The Abu Sayyaf, based on the most southern islands of Mindanao, has kidnapped hundreds of Filipinos and foreigners since the early 1990s to extract ransoms. The United States lists it as a terrorist organisation.
Abu Sayyaf militants beheaded an elderly German man early this year and two Canadians last year after ransom demands for many millions of dollars were not met.
It has also been blamed for the country’s worst terrorist attacks, including the 2004 bombing of a ferry in Manila Bay that claimed more than 100 lives.
Security analysts say Hapilon has been trying to unite Filipino militant groups that have professed allegiance to IS. These include the Maute group, which is based near Marawi.

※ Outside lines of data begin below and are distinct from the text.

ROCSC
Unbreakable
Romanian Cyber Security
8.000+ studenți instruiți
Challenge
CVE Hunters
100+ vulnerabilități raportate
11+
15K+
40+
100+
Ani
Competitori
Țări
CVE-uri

The Maute group has engaged in repeated deadly battles with the military over the past year in rural areas around Marawi.
Muslim rebels have been waging a rebellion since the 1970s for an independent or autonomous homeland in Mindanao, with the conflict claiming more than 130,000 lives.
The main Muslim rebel groups are involved in peace talks with the government.
But the Abu Sayyaf, Maute and other hardline groups are claiming they want to set up an Islamic caliphate in the south for IS, according to security analysts.
The fighting on May 23 came six weeks after the military foiled a mass kidnapping attempt by the Abu Sayyaf on the central island of Bohol that is popular with foreign tourists.
The US and other Western governments also warned this month that terrorists were planning to kidnap foreigners in tourist hotspots in the western and central Philippines, adding to longstanding advisories of abduction threats in Mindanao.